• Before-and-after object states:
* * * * * * *

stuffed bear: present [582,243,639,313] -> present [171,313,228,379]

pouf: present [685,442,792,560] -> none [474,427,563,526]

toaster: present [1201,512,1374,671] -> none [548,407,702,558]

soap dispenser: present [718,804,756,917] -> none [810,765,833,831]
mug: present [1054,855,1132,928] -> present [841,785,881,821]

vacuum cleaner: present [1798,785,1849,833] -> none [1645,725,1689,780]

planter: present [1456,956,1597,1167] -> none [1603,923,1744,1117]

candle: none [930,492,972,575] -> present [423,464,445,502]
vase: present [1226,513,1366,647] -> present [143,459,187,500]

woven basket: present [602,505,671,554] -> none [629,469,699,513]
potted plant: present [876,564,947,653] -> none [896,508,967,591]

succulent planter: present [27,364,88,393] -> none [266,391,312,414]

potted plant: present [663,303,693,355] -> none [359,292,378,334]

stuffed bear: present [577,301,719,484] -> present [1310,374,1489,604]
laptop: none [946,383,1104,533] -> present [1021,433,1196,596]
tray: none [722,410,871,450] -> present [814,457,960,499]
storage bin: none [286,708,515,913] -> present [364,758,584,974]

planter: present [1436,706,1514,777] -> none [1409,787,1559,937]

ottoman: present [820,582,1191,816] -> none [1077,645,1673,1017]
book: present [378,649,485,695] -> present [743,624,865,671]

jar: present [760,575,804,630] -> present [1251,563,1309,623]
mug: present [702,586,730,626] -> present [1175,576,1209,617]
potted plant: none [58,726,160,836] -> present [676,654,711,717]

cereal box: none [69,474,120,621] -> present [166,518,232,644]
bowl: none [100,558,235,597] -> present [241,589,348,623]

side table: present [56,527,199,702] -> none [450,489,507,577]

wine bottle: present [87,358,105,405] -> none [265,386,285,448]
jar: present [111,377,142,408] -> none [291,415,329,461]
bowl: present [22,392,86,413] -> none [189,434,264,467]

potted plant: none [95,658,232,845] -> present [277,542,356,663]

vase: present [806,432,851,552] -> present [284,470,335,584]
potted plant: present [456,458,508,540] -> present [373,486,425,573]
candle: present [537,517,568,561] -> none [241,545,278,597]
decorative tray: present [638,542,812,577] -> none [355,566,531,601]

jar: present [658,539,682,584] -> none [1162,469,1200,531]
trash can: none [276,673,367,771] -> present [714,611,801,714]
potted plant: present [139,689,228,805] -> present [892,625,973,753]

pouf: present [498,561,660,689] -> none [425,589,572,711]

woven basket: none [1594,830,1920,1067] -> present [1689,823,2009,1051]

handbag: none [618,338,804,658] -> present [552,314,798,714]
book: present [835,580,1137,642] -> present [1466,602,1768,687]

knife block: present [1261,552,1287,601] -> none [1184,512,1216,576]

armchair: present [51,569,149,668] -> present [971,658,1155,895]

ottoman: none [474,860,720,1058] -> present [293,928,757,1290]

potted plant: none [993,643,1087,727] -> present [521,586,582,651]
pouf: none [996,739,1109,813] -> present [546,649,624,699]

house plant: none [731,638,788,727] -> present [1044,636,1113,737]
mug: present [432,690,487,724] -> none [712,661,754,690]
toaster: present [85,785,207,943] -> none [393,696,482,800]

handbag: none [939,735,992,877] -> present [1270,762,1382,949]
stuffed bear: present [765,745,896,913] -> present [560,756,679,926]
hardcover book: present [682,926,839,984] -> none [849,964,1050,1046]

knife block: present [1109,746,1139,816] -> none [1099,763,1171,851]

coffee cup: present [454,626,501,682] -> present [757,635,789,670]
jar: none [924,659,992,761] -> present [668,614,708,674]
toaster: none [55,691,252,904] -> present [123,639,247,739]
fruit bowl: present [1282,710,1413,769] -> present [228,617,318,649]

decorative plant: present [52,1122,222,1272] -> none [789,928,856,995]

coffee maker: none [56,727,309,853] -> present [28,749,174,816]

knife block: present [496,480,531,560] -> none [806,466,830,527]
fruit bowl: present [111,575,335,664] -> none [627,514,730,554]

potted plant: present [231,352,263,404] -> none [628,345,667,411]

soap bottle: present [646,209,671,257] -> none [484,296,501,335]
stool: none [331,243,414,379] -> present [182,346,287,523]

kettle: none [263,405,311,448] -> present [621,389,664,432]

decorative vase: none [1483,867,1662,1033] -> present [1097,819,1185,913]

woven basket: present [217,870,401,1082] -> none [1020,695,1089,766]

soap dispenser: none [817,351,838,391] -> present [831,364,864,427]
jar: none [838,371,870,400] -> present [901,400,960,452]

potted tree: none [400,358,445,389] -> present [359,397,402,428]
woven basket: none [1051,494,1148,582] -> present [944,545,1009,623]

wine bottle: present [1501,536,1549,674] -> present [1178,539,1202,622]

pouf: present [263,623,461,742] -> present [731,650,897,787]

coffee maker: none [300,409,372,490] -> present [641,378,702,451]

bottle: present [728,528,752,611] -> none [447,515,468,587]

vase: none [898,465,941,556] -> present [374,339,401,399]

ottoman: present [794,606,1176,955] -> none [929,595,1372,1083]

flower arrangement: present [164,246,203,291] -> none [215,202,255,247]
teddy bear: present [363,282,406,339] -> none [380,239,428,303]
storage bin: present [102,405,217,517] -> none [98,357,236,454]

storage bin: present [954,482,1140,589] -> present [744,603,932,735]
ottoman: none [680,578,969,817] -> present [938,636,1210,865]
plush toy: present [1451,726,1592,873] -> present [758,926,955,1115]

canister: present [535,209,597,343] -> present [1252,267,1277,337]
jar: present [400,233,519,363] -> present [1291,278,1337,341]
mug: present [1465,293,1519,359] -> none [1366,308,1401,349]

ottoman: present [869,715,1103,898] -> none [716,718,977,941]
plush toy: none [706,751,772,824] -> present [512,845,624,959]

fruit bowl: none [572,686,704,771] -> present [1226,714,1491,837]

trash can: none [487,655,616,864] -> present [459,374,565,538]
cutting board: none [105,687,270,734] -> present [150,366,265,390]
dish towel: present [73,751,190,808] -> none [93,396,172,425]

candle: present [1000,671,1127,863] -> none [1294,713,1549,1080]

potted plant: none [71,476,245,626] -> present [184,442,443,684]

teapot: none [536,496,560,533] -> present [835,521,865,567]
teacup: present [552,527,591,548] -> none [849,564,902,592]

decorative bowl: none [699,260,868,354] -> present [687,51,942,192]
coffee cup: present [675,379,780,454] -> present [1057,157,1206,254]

* * * * * * *

• What this task involves:
Print each entry above again, exactly as it was given.

• Final answer:
stuffed bear: present [582,243,639,313] -> present [171,313,228,379]

pouf: present [685,442,792,560] -> none [474,427,563,526]

toaster: present [1201,512,1374,671] -> none [548,407,702,558]

soap dispenser: present [718,804,756,917] -> none [810,765,833,831]
mug: present [1054,855,1132,928] -> present [841,785,881,821]

vacuum cleaner: present [1798,785,1849,833] -> none [1645,725,1689,780]

planter: present [1456,956,1597,1167] -> none [1603,923,1744,1117]

candle: none [930,492,972,575] -> present [423,464,445,502]
vase: present [1226,513,1366,647] -> present [143,459,187,500]

woven basket: present [602,505,671,554] -> none [629,469,699,513]
potted plant: present [876,564,947,653] -> none [896,508,967,591]

succulent planter: present [27,364,88,393] -> none [266,391,312,414]

potted plant: present [663,303,693,355] -> none [359,292,378,334]

stuffed bear: present [577,301,719,484] -> present [1310,374,1489,604]
laptop: none [946,383,1104,533] -> present [1021,433,1196,596]
tray: none [722,410,871,450] -> present [814,457,960,499]
storage bin: none [286,708,515,913] -> present [364,758,584,974]

planter: present [1436,706,1514,777] -> none [1409,787,1559,937]

ottoman: present [820,582,1191,816] -> none [1077,645,1673,1017]
book: present [378,649,485,695] -> present [743,624,865,671]

jar: present [760,575,804,630] -> present [1251,563,1309,623]
mug: present [702,586,730,626] -> present [1175,576,1209,617]
potted plant: none [58,726,160,836] -> present [676,654,711,717]

cereal box: none [69,474,120,621] -> present [166,518,232,644]
bowl: none [100,558,235,597] -> present [241,589,348,623]

side table: present [56,527,199,702] -> none [450,489,507,577]

wine bottle: present [87,358,105,405] -> none [265,386,285,448]
jar: present [111,377,142,408] -> none [291,415,329,461]
bowl: present [22,392,86,413] -> none [189,434,264,467]

potted plant: none [95,658,232,845] -> present [277,542,356,663]

vase: present [806,432,851,552] -> present [284,470,335,584]
potted plant: present [456,458,508,540] -> present [373,486,425,573]
candle: present [537,517,568,561] -> none [241,545,278,597]
decorative tray: present [638,542,812,577] -> none [355,566,531,601]

jar: present [658,539,682,584] -> none [1162,469,1200,531]
trash can: none [276,673,367,771] -> present [714,611,801,714]
potted plant: present [139,689,228,805] -> present [892,625,973,753]

pouf: present [498,561,660,689] -> none [425,589,572,711]

woven basket: none [1594,830,1920,1067] -> present [1689,823,2009,1051]

handbag: none [618,338,804,658] -> present [552,314,798,714]
book: present [835,580,1137,642] -> present [1466,602,1768,687]

knife block: present [1261,552,1287,601] -> none [1184,512,1216,576]

armchair: present [51,569,149,668] -> present [971,658,1155,895]

ottoman: none [474,860,720,1058] -> present [293,928,757,1290]

potted plant: none [993,643,1087,727] -> present [521,586,582,651]
pouf: none [996,739,1109,813] -> present [546,649,624,699]

house plant: none [731,638,788,727] -> present [1044,636,1113,737]
mug: present [432,690,487,724] -> none [712,661,754,690]
toaster: present [85,785,207,943] -> none [393,696,482,800]

handbag: none [939,735,992,877] -> present [1270,762,1382,949]
stuffed bear: present [765,745,896,913] -> present [560,756,679,926]
hardcover book: present [682,926,839,984] -> none [849,964,1050,1046]

knife block: present [1109,746,1139,816] -> none [1099,763,1171,851]

coffee cup: present [454,626,501,682] -> present [757,635,789,670]
jar: none [924,659,992,761] -> present [668,614,708,674]
toaster: none [55,691,252,904] -> present [123,639,247,739]
fruit bowl: present [1282,710,1413,769] -> present [228,617,318,649]

decorative plant: present [52,1122,222,1272] -> none [789,928,856,995]

coffee maker: none [56,727,309,853] -> present [28,749,174,816]

knife block: present [496,480,531,560] -> none [806,466,830,527]
fruit bowl: present [111,575,335,664] -> none [627,514,730,554]

potted plant: present [231,352,263,404] -> none [628,345,667,411]

soap bottle: present [646,209,671,257] -> none [484,296,501,335]
stool: none [331,243,414,379] -> present [182,346,287,523]

kettle: none [263,405,311,448] -> present [621,389,664,432]

decorative vase: none [1483,867,1662,1033] -> present [1097,819,1185,913]

woven basket: present [217,870,401,1082] -> none [1020,695,1089,766]

soap dispenser: none [817,351,838,391] -> present [831,364,864,427]
jar: none [838,371,870,400] -> present [901,400,960,452]

potted tree: none [400,358,445,389] -> present [359,397,402,428]
woven basket: none [1051,494,1148,582] -> present [944,545,1009,623]

wine bottle: present [1501,536,1549,674] -> present [1178,539,1202,622]

pouf: present [263,623,461,742] -> present [731,650,897,787]

coffee maker: none [300,409,372,490] -> present [641,378,702,451]

bottle: present [728,528,752,611] -> none [447,515,468,587]

vase: none [898,465,941,556] -> present [374,339,401,399]

ottoman: present [794,606,1176,955] -> none [929,595,1372,1083]

flower arrangement: present [164,246,203,291] -> none [215,202,255,247]
teddy bear: present [363,282,406,339] -> none [380,239,428,303]
storage bin: present [102,405,217,517] -> none [98,357,236,454]

storage bin: present [954,482,1140,589] -> present [744,603,932,735]
ottoman: none [680,578,969,817] -> present [938,636,1210,865]
plush toy: present [1451,726,1592,873] -> present [758,926,955,1115]

canister: present [535,209,597,343] -> present [1252,267,1277,337]
jar: present [400,233,519,363] -> present [1291,278,1337,341]
mug: present [1465,293,1519,359] -> none [1366,308,1401,349]

ottoman: present [869,715,1103,898] -> none [716,718,977,941]
plush toy: none [706,751,772,824] -> present [512,845,624,959]

fruit bowl: none [572,686,704,771] -> present [1226,714,1491,837]

trash can: none [487,655,616,864] -> present [459,374,565,538]
cutting board: none [105,687,270,734] -> present [150,366,265,390]
dish towel: present [73,751,190,808] -> none [93,396,172,425]

candle: present [1000,671,1127,863] -> none [1294,713,1549,1080]

potted plant: none [71,476,245,626] -> present [184,442,443,684]

teapot: none [536,496,560,533] -> present [835,521,865,567]
teacup: present [552,527,591,548] -> none [849,564,902,592]

decorative bowl: none [699,260,868,354] -> present [687,51,942,192]
coffee cup: present [675,379,780,454] -> present [1057,157,1206,254]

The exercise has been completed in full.